### Task goal
Reproduce the text of the data below with "Windows Server 2003" replaced by "Windows Server 2008" everywhere it occurs, leaving everything else unchanged. Omit the pictures from your answer.

Top of Exercise material

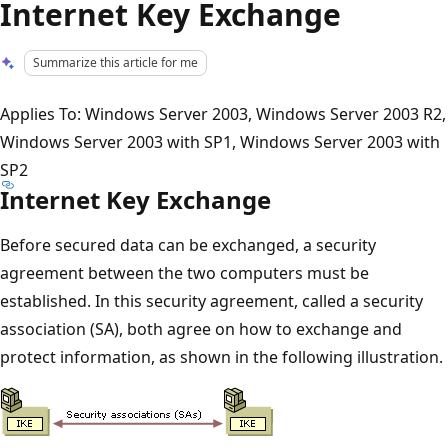
Internet Key Exchange
Summarize this article for me
Applies To: Windows Server 2003, Windows Server 2003 R2,
Windows Server 2003 with SP1, Windows Server 2003 with
SP2
Internet Key Exchange
Before secured data can be exchanged, a security
agreement between the two computers must be
established. In this security agreement, called a security
association (SA), both agree on how to exchange and
protect information, as shown in the following illustration.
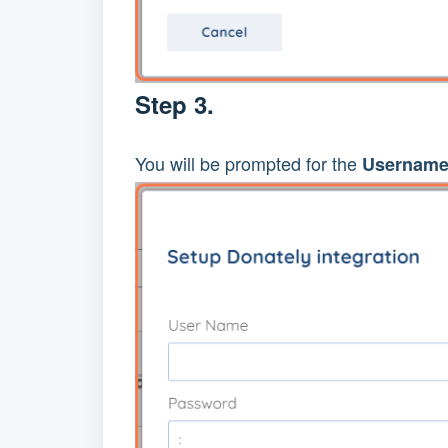
Step 3.
You will be prompted for the
Username 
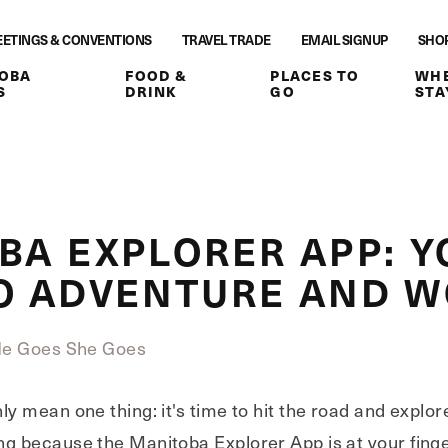
ETINGS & CONVENTIONS
TRAVEL TRADE
EMAIL SIGNUP
SHO
OBA
FOOD &
PLACES TO
WHE
S
DRINK
GO
STA
BA EXPLORER APP: Y
O ADVENTURE AND 
He Goes She Goes
ly mean one thing: it's time to hit the road and expl
g because the Manitoba Explorer App is at your finge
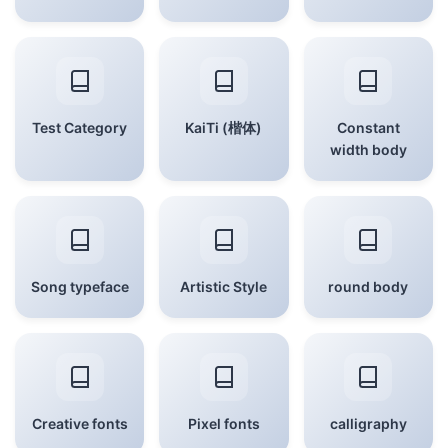
Test Category
KaiTi (楷体)
Constant
width body
Song typeface
Artistic Style
round body
Creative fonts
Pixel fonts
calligraphy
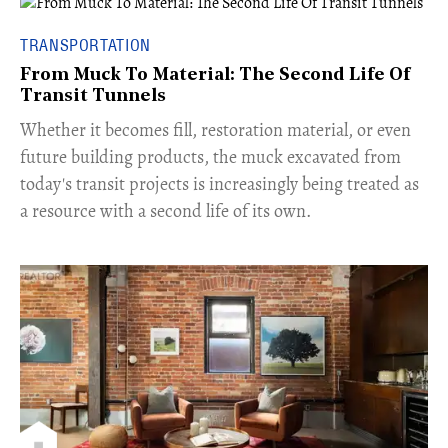
TRANSPORTATION
From Muck To Material: The Second Life Of
Transit Tunnels
​Whether it becomes fill, restoration material, or even
future building products, the muck excavated from
today's transit projects is increasingly being treated as
a resource with a second life of its own.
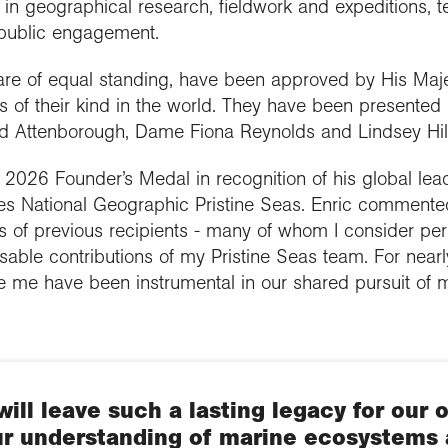
in geographical research, fieldwork and expeditions, te
 public engagement.
re of equal standing, have been approved by His Maje
 of their kind in the world. They have been presented
vid Attenborough, Dame Fiona Reynolds and Lindsey Hi
 2026 Founder’s Medal in recognition of his global lea
es National Geographic Pristine Seas. Enric commente
ks of previous recipients - many of whom I consider per
able contributions of my Pristine Seas team. For nearl
de me have been instrumental in our shared pursuit of 
will leave such a lasting legacy for our 
r understanding of marine ecosystems 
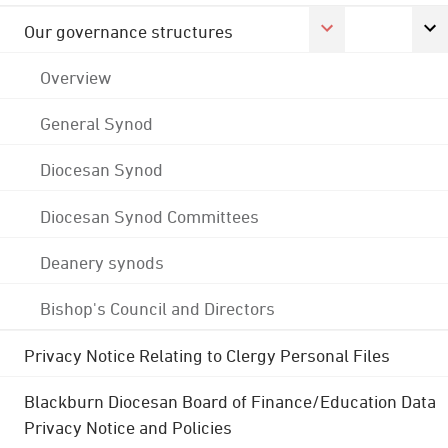
Our governance structures
Overview
General Synod
Diocesan Synod
Diocesan Synod Committees
Deanery synods
Bishop's Council and Directors
Privacy Notice Relating to Clergy Personal Files
Blackburn Diocesan Board of Finance/Education Data
Privacy Notice and Policies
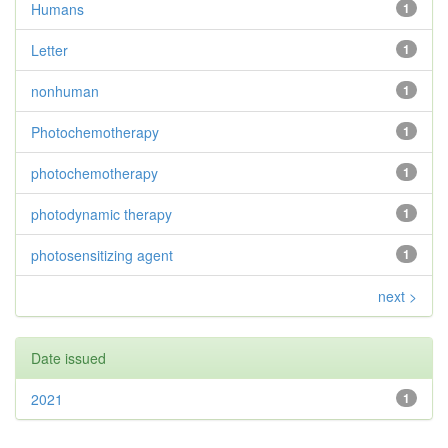
Humans
1
Letter
1
nonhuman
1
Photochemotherapy
1
photochemotherapy
1
photodynamic therapy
1
photosensitizing agent
1
next >
Date issued
2021
1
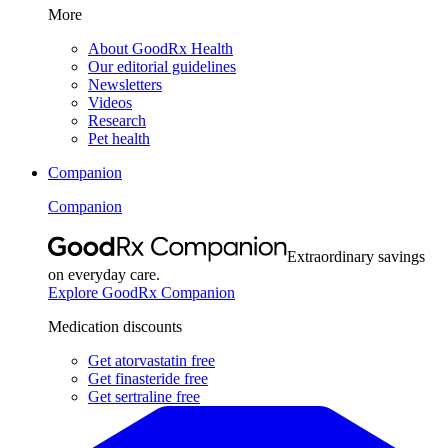
More
About GoodRx Health
Our editorial guidelines
Newsletters
Videos
Research
Pet health
Companion
Companion
Extraordinary savings
on everyday care.
Explore GoodRx Companion
Medication discounts
Get atorvastatin free
Get finasteride free
Get sertraline free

Bottom of Exercise material

### Result of the exercise
Internet Key Exchange
Summarize this article for me
Applies To: Windows Server 2008, Windows Server 2008 R2,
Windows Server 2008 with SP1, Windows Server 2008 with
SP2
Internet Key Exchange
Before secured data can be exchanged, a security
agreement between the two computers must be
established. In this security agreement, called a security
association (SA), both agree on how to exchange and
protect information, as shown in the following illustration.
Step 3.
You will be prompted for the
Username 
ETINGS & CONVENTIONS
TRAVEL TRADE
EMAIL SIGNUP
SHO
OBA
FOOD &
PLACES TO
WHE
S
DRINK
GO
STA
BA EXPLORER APP: Y
O ADVENTURE AND 
He Goes She Goes
ly mean one thing: it's time to hit the road and expl
g because the Manitoba Explorer App is at your finge
Test Category
KaiTi (楷体)
Constant
width body
Song typeface
Artistic Style
round body
Creative fonts
Pixel fonts
calligraphy
TRANSPORTATION
From Muck To Material: The Second Life Of
Transit Tunnels
​Whether it becomes fill, restoration material, or even
future building products, the muck excavated from
today's transit projects is increasingly being treated as
a resource with a second life of its own.
in geographical research, fieldwork and expeditions, te
 public engagement.
re of equal standing, have been approved by His Maje
 of their kind in the world. They have been presented
vid Attenborough, Dame Fiona Reynolds and Lindsey Hi
 2026 Founder’s Medal in recognition of his global lea
es National Geographic Pristine Seas. Enric commente
ks of previous recipients - many of whom I consider per
able contributions of my Pristine Seas team. For nearl
de me have been instrumental in our shared pursuit of 
will leave such a lasting legacy for our 
r understanding of marine ecosystems 
Our governance structures
Overview
General Synod
Diocesan Synod
Diocesan Synod Committees
Deanery synods
Bishop's Council and Directors
Privacy Notice Relating to Clergy Personal Files
Blackburn Diocesan Board of Finance/Education Data
Privacy Notice and Policies
Humans
1
Letter
1
nonhuman
1
Photochemotherapy
1
photochemotherapy
1
photodynamic therapy
1
photosensitizing agent
1
next >
Date issued
2021
1
More
About GoodRx Health
Our editorial guidelines
Newsletters
Videos
Research
Pet health
Companion
Companion
Extraordinary savings
on everyday care.
Explore GoodRx Companion
Medication discounts
Get atorvastatin free
Get finasteride free
Get sertraline free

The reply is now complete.